**Passage for review**

++++

Woman finds kidney donor through TikTok
Savannah Stallbaumer surprised Katie Hallum with the news in person.
Katie Hallum, a University of Oklahoma student who was diagnosed with a rare kidney disease, turned to an unlikely place to help address her dire situation: TikTok.
In July 2022, Hallum took to TikTok, posting a funny video of herself dramatically entering a room, with text overlaid on the screen that reads, "POV: I overhear you say you have an O blood type and healthy kidneys."
"You have something I want," she says, lip-syncing a background track with audio from a scene in "The Mandalorian."
In the caption, she wrote, "Haha jk, unless…?"
The comedic post used humor to convey a very serious inquiry: Hallum had been diagnosed with IgA Nephropathy, an incurable disorder, and was in need of a kidney transplant.
"I posted a few videos kind of mocking my situation," Hallum told ABC News.
Among the thousands who saw the video was Savannah Stallbaumer, who commented, "How do I get tested?"
"Imagine I actually can, like, help this girl, and I didn't do anything about it?" Stallbaumer recalled to ABC News, speaking of her decision to take action.

++++

(Pictured people or hands with joints)
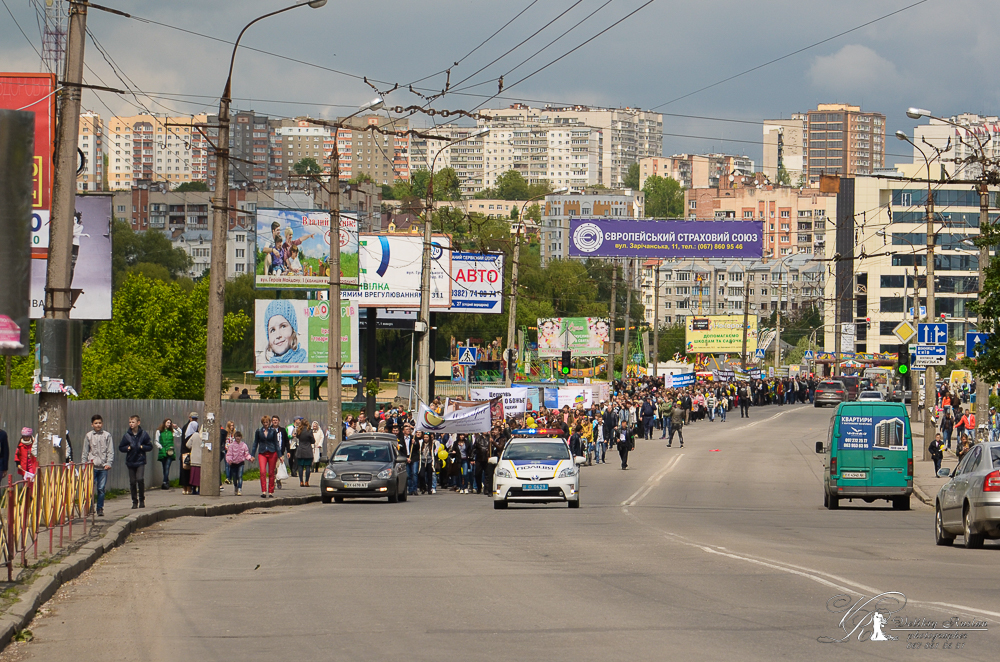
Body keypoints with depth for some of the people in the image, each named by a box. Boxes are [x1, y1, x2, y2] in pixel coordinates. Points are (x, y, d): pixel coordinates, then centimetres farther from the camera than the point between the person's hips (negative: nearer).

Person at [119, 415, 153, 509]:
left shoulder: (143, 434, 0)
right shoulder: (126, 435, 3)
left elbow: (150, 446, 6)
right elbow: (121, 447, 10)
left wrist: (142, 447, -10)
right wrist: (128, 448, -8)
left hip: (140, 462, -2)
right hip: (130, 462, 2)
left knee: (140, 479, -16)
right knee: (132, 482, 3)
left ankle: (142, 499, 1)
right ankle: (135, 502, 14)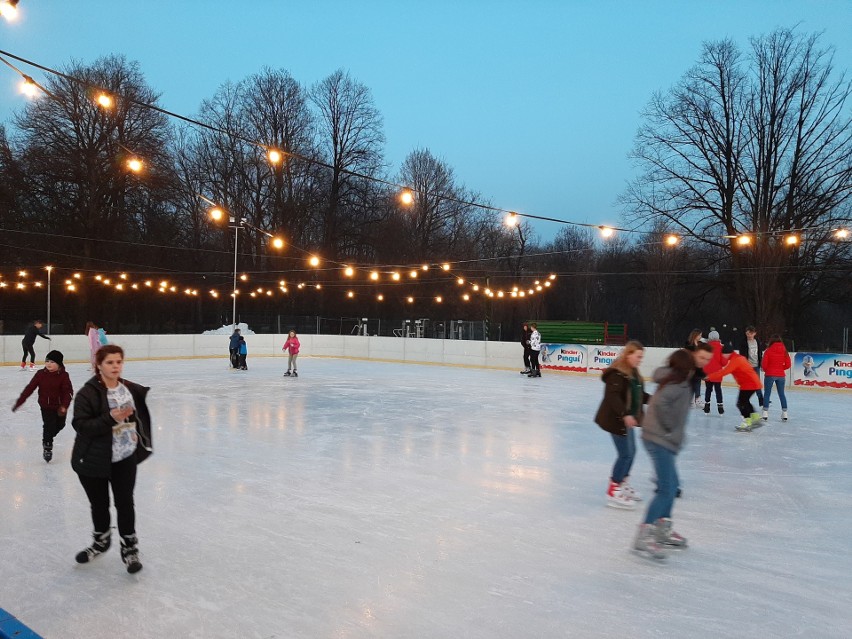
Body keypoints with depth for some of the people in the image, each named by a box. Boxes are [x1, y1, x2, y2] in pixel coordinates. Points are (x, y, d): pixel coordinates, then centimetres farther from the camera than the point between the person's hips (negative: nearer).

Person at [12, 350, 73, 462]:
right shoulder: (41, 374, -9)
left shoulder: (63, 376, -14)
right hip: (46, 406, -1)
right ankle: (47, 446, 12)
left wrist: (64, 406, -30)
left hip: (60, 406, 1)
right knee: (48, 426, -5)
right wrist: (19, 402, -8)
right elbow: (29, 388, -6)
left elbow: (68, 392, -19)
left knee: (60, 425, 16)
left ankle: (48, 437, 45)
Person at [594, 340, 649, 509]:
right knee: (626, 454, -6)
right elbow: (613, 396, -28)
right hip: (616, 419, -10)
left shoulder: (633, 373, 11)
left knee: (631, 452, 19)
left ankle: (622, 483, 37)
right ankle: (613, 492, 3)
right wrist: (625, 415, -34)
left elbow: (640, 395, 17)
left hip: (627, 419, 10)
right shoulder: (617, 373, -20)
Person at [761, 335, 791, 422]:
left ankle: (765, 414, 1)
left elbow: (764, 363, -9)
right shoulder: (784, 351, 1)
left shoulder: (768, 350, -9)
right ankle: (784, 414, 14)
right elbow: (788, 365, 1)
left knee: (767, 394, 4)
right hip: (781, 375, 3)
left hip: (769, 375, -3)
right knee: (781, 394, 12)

++++

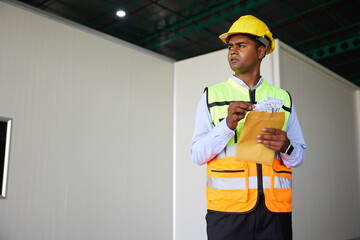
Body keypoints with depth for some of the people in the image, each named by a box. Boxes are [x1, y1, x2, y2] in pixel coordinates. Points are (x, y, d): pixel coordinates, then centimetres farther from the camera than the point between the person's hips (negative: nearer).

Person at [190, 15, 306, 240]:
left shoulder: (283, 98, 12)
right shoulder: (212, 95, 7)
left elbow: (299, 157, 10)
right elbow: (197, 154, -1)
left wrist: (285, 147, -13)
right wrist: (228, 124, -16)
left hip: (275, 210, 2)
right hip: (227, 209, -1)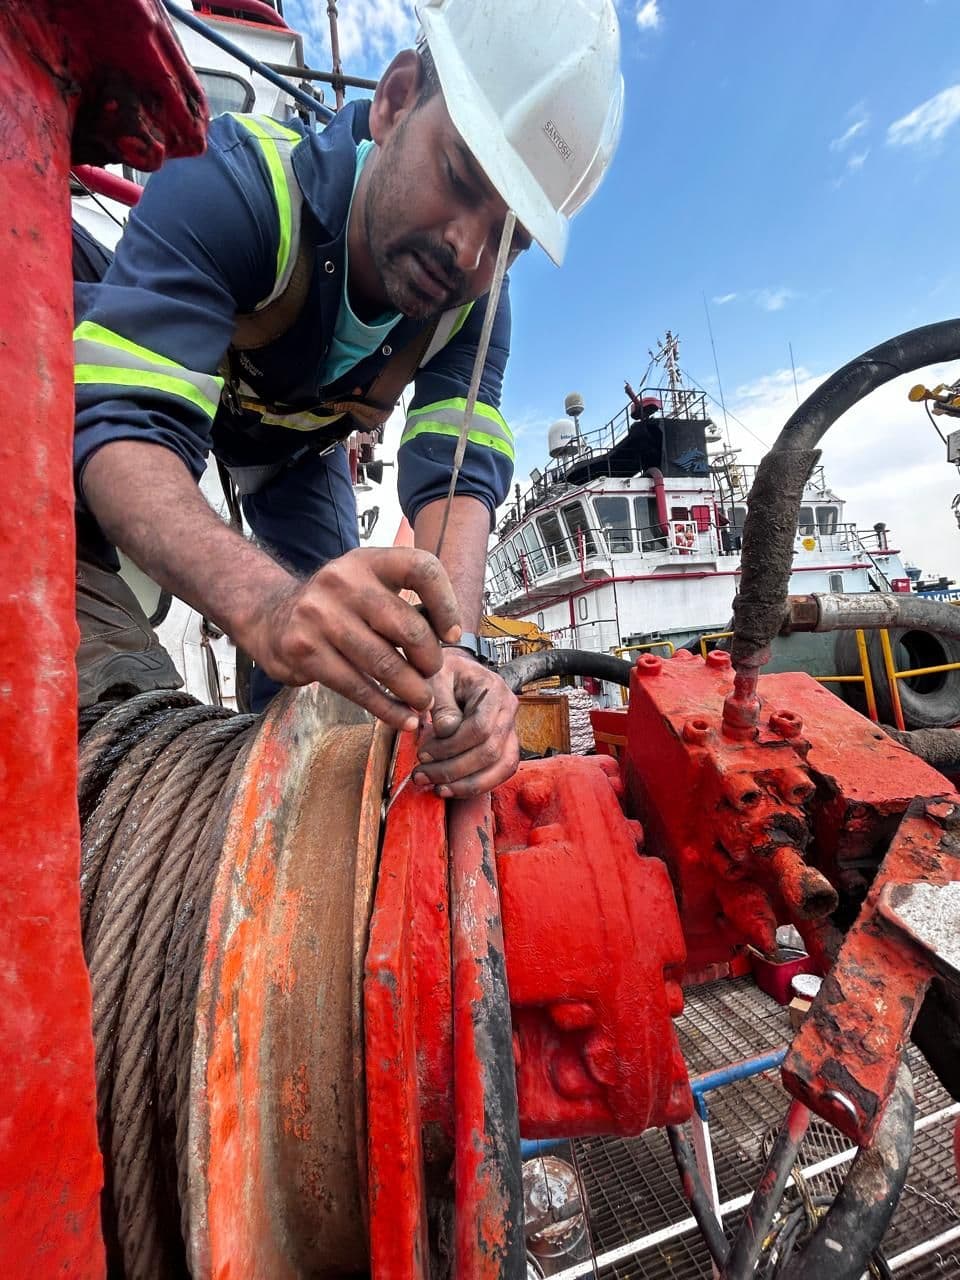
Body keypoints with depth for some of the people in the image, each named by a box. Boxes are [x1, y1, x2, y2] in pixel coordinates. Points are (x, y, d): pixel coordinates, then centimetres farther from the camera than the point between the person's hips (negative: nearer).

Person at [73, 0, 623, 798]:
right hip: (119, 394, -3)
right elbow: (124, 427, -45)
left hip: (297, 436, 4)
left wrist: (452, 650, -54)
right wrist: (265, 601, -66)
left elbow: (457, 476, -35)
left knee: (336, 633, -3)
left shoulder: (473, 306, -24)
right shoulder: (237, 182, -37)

++++

**List of tasks**
[a] Answer these questions using the article about the TikTok kidney donor, writing each answer on its own line with the matching mark.
(i) What disorder was Katie Hallum diagnosed with?
(ii) When did Hallum post the video on TikTok?
(iii) What did Savannah Stallbaumer write in her comment?
[b] Please summarize the article about the TikTok kidney donor in two sentences.
[c] Carry on the article about the TikTok kidney donor from where it stops.

**Answers for this exercise**
[a]
(i) IgA Nephropathy
(ii) July 2022
(iii) "How do I get tested?"

[b] Katie Hallum, a University of Oklahoma student diagnosed with IgA Nephropathy, an incurable disorder, needed a kidney transplant and used a humorous TikTok video in July 2022 to ask for a donor. Savannah Stallbaumer, among the thousands who saw it, commented to ask how to get tested and later surprised Hallum with the news in person.

[c]
Months after testing, Stallbaumer learned she was a perfect match for Hallum's transplant.
Stallbaumer, who will start nursing school in January, chose to surprise Hallum with the news in person, meeting her at a restaurant with her family.
"I made it a priority to get down there and actually get to tell her myself," she said.
To deliver the news, Stallbaumer held up a sign that read "BREAKING NEWS: You're getting a new kidney," a nod to Hallum's role as a reporter for her local radio station.
The sign noted that the transplant was scheduled for Aug. 17, 2023.
Hallum said Stallbaumer's willingness to help a stranger was "humbling."
"To know that Savannah, who only knew me from the internet, was so willing to give up a part of herself, it was incredibly humbling," said Hallum. "It definitely does not feel like something life-changing has happened, even though it has. And I think there's a certain beauty to that."
The transplant went ahead on Aug. 17. Hallum said her doctors couldn't be happier with her recovery progress.
The feel-good story didn't end there: Hallum and Stallbaumer are now friends, and Hallum said her family even invited Stallbaumer over for Christmas.